WHAT IS REQUIRED » Can you find the lines of the listing that include "Urinary" and copy every one?

MATERIAL FOR THE TASK »
☆ ☆ ☆ ☆ ☆ ☆ ☆

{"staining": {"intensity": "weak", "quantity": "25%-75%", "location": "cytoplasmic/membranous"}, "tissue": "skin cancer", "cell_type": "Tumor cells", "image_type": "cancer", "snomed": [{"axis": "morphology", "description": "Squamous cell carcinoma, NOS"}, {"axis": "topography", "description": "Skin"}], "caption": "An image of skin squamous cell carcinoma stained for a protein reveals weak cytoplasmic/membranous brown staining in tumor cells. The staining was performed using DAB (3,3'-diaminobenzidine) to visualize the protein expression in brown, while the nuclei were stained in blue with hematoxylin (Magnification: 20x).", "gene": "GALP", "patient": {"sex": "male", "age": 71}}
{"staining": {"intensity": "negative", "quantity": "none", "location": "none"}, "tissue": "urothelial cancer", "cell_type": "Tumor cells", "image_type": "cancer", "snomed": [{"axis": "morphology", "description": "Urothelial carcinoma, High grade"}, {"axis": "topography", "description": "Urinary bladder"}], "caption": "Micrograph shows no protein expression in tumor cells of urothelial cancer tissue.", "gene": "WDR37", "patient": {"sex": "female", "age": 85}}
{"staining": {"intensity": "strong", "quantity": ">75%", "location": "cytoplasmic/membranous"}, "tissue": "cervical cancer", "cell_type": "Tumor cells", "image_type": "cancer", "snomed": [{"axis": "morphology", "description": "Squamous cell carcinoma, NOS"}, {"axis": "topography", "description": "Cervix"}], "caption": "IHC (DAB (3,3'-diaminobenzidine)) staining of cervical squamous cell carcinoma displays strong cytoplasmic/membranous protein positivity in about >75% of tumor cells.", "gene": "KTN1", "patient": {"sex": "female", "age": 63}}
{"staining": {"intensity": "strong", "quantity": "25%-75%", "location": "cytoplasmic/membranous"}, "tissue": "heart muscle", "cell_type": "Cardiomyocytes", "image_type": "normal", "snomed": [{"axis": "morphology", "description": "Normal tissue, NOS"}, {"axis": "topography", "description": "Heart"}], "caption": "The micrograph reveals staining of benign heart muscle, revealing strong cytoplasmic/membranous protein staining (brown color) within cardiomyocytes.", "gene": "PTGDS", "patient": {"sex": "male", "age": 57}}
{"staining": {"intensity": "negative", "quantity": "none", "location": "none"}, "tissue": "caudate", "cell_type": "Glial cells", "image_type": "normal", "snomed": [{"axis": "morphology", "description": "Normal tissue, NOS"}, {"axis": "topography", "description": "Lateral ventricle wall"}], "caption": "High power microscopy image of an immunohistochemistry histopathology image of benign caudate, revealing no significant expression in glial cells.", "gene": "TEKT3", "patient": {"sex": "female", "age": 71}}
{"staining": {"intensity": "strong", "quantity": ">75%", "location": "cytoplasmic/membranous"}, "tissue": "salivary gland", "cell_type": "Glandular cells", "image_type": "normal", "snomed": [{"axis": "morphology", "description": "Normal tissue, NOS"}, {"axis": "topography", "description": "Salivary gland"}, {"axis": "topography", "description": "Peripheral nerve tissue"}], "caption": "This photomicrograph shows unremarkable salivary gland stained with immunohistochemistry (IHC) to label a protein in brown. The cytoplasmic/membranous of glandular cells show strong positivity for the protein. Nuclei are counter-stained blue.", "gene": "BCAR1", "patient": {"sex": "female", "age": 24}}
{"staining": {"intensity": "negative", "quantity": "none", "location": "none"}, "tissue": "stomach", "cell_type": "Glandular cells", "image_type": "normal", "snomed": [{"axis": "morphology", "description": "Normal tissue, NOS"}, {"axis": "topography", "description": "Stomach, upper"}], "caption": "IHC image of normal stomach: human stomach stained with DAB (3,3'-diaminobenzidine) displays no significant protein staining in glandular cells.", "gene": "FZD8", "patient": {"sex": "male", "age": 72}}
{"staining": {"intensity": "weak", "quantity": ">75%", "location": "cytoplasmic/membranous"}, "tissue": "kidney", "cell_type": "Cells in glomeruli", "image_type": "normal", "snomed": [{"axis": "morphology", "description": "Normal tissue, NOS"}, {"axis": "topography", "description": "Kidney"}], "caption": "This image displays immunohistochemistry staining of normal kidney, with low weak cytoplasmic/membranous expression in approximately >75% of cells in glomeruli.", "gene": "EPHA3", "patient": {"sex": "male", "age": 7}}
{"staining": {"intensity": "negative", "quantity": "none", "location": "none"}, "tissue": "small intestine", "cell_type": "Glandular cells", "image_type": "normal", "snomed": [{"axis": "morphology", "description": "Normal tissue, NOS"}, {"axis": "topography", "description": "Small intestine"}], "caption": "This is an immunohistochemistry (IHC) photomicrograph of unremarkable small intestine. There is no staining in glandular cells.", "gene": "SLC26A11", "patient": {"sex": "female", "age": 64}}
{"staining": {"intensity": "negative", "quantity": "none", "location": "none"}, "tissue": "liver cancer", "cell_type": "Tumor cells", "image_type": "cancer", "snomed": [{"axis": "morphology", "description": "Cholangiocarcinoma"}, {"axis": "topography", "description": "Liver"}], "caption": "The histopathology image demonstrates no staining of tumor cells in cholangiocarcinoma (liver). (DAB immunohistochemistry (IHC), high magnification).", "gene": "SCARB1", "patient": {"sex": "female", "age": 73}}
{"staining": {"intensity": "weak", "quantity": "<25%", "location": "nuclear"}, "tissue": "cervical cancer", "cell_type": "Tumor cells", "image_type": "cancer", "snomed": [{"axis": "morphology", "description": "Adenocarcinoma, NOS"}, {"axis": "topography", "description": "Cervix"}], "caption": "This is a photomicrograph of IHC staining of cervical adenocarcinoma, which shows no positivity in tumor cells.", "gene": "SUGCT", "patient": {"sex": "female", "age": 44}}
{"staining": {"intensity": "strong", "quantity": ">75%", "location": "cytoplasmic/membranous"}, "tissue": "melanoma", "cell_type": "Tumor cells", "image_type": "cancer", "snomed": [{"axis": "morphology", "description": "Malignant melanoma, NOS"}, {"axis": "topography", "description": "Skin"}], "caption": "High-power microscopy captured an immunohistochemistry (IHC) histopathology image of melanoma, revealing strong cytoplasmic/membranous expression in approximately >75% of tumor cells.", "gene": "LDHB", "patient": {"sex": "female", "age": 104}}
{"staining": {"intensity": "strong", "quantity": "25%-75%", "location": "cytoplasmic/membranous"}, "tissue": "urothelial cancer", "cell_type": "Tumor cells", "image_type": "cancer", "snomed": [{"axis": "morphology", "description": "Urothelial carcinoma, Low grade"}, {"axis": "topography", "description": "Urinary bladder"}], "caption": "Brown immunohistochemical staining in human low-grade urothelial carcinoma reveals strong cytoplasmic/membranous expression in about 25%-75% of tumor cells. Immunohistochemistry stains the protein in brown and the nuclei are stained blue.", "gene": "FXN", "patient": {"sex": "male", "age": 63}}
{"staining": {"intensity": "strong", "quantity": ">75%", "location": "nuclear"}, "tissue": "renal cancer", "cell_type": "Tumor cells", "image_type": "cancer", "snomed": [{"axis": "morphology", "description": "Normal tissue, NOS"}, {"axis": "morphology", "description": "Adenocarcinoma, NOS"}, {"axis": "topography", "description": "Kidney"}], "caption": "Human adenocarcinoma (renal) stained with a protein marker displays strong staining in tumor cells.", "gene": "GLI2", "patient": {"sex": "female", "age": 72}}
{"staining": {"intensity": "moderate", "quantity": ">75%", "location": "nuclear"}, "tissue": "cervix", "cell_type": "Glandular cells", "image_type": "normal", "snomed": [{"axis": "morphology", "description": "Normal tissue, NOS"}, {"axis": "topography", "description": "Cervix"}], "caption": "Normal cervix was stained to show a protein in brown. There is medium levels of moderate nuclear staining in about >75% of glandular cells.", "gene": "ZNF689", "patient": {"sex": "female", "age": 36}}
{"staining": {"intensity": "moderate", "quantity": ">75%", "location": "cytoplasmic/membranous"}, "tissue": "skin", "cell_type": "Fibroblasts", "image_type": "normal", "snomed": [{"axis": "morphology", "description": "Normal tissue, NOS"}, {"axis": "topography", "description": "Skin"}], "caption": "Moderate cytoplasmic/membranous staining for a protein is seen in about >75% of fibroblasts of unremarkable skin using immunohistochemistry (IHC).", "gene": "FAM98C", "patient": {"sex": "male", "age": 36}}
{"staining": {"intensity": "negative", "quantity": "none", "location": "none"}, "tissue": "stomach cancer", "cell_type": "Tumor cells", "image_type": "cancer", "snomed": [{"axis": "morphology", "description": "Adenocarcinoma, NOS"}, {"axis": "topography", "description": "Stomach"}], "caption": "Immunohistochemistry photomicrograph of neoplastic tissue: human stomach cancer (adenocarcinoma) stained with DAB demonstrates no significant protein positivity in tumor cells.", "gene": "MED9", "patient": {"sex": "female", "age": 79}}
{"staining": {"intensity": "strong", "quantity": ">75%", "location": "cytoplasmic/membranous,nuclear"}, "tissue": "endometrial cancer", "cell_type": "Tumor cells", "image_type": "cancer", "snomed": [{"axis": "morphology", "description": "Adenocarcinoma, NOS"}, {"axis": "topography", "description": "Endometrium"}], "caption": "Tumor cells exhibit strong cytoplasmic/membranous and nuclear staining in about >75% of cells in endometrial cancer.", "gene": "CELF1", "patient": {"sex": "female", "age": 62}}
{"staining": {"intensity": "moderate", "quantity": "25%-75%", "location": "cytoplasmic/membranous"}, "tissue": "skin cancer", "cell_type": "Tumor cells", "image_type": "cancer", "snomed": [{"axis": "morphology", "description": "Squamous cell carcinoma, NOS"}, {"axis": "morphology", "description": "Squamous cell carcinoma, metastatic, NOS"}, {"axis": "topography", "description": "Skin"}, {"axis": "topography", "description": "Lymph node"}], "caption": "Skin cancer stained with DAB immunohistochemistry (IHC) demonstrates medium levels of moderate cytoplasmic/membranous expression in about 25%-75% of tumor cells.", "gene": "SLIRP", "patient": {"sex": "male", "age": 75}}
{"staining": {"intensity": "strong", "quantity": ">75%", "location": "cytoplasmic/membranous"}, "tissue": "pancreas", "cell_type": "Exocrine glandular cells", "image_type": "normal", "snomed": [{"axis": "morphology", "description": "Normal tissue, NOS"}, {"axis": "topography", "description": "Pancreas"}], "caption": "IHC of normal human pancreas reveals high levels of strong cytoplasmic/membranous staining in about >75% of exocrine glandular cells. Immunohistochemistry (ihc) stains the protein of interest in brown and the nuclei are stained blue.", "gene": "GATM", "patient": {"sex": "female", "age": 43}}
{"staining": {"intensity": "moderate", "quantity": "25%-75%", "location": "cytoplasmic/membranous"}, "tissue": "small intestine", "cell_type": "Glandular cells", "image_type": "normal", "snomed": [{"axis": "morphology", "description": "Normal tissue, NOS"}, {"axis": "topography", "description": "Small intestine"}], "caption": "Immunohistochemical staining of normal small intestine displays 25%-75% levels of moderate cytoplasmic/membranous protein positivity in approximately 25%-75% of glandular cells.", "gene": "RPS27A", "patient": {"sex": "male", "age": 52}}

☆ ☆ ☆ ☆ ☆ ☆ ☆

REPLY TO THE EXERCISE »
{"staining": {"intensity": "negative", "quantity": "none", "location": "none"}, "tissue": "urothelial cancer", "cell_type": "Tumor cells", "image_type": "cancer", "snomed": [{"axis": "morphology", "description": "Urothelial carcinoma, High grade"}, {"axis": "topography", "description": "Urinary bladder"}], "caption": "Micrograph shows no protein expression in tumor cells of urothelial cancer tissue.", "gene": "WDR37", "patient": {"sex": "female", "age": 85}}
{"staining": {"intensity": "strong", "quantity": "25%-75%", "location": "cytoplasmic/membranous"}, "tissue": "urothelial cancer", "cell_type": "Tumor cells", "image_type": "cancer", "snomed": [{"axis": "morphology", "description": "Urothelial carcinoma, Low grade"}, {"axis": "topography", "description": "Urinary bladder"}], "caption": "Brown immunohistochemical staining in human low-grade urothelial carcinoma reveals strong cytoplasmic/membranous expression in about 25%-75% of tumor cells. Immunohistochemistry stains the protein in brown and the nuclei are stained blue.", "gene": "FXN", "patient": {"sex": "male", "age": 63}}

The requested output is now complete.